Another example could be,
\begin{align*}
A_n = \left\{-1-\frac{1}{n},1+\frac{1}{n}\right\}
\end{align*}
(c) Let $O$ be a non-empty open set and say, $x \in O$. Then, there exists an $\epsilon$-neighbourhood $V_\epsilon(x)$ such that $V_\epsilon(x) \subseteq O$. Since, $(x-\epsilon,x] \subseteq O$, and the set of real numbers $\mathbf{R}$ are dense in $\mathbf{Q}$, there exists a rational number $m/n$ between the two reals $x – \epsilon < \frac{m}{n} < x$. So, every non-empty open set $O$ contains a rational number.
(d) Consider the bounded infinite closed sets
\begin{align*}
A_n = \left\{1 + \frac{1}{n}:n \in \mathbf{N}\right\} \cup \{1\}
\end{align*}
\begin{align*}
B_n = \left\{\frac{1}{(\sqrt{2})^{2n-1}}:n \in \mathbf{N}\right\} \cup \{0\}
\end{align*}
\begin{align*}
C_n = \left\{x_n: x_{n+1} = \frac{1}{2}\left(x_n + \frac{2}{x_n}, x_1 = 1\right)\right\} \cup \{\sqrt{2}\}
\end{align*}
$A_n, B_n, C_n$ contain rational numbers. I couldn't think of a counterexample here.
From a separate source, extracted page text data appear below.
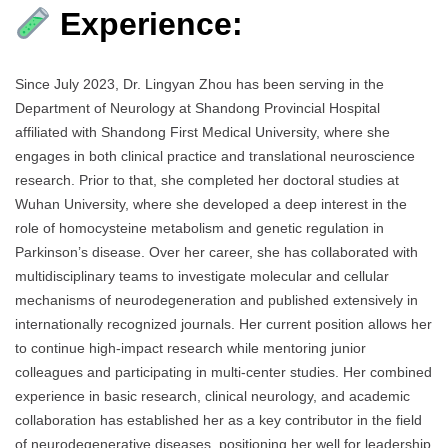
Experience:
Since July 2023, Dr. Lingyan Zhou has been serving in the
Department of Neurology at Shandong Provincial Hospital
affiliated with Shandong First Medical University, where she
engages in both clinical practice and translational neuroscience
research. Prior to that, she completed her doctoral studies at
Wuhan University, where she developed a deep interest in the
role of homocysteine metabolism and genetic regulation in
Parkinson’s disease. Over her career, she has collaborated with
multidisciplinary teams to investigate molecular and cellular
mechanisms of neurodegeneration and published extensively in
internationally recognized journals. Her current position allows her
to continue high-impact research while mentoring junior
colleagues and participating in multi-center studies. Her combined
experience in basic research, clinical neurology, and academic
collaboration has established her as a key contributor in the field
of neurodegenerative diseases, positioning her well for leadership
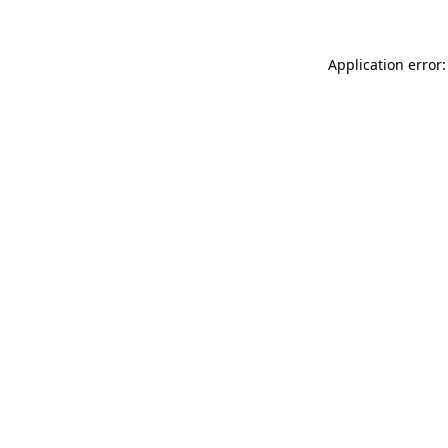
Application error:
By AoC, every bounded infinite closed subset of $\mathbf{R}$ has a least upper bound. Let $s = \sup A$. Since, $A$ is closed, $s \in A$. We have a dichotomy: either (i) the supremum is irrational or (ii) the supremum is rational number. If $s$ is rational, then we are done. If $s$ is irrational and then there exists a sequence of rationals in $A$, such that $\absval{q – s} < \epsilon$.
(e) The Cantor set is the limit set formed by recursively removing the open middle one-thirds. So, \begin{align*}
C = [0,1] – \left[\left(\frac{1}{3},\frac{2}{3}\right) \cup \left(\frac{1}{9},\frac{2}{9}\right) \cup \left(\frac{7}{9},\frac{8}{9}\right) \ldots \right]
\end{align*}
The countable union of open sets is open. Since $C$ is the complement of an open set, it is closed.
Best Answer
(a) This is false: $\Bbb R\setminus\left\{\pi\right\}\ne\Bbb R$.
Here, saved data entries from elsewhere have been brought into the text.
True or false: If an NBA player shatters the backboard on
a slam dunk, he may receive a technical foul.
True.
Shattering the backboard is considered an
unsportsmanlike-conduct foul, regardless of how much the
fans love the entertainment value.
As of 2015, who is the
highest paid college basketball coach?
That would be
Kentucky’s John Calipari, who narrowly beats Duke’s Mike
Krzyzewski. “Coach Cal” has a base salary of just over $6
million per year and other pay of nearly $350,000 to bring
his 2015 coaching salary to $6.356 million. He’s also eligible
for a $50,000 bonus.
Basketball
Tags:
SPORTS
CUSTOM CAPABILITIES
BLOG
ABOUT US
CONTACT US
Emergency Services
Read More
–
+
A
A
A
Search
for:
(b) It is also false: $\displaystyle\bigcap_{n\in\Bbb N}[n,\infty)=\emptyset$.
(c) True, since $\Bbb Q$ is dense in $\Bbb R$. Indeed, that's what “dense” means.
(d) It is false. Take, say, $\displaystyle\{\pi\}\cup\left\{\pi+\frac1n\,\middle|\,n\in\Bbb N\right\}$.
(e) Your answer is correct.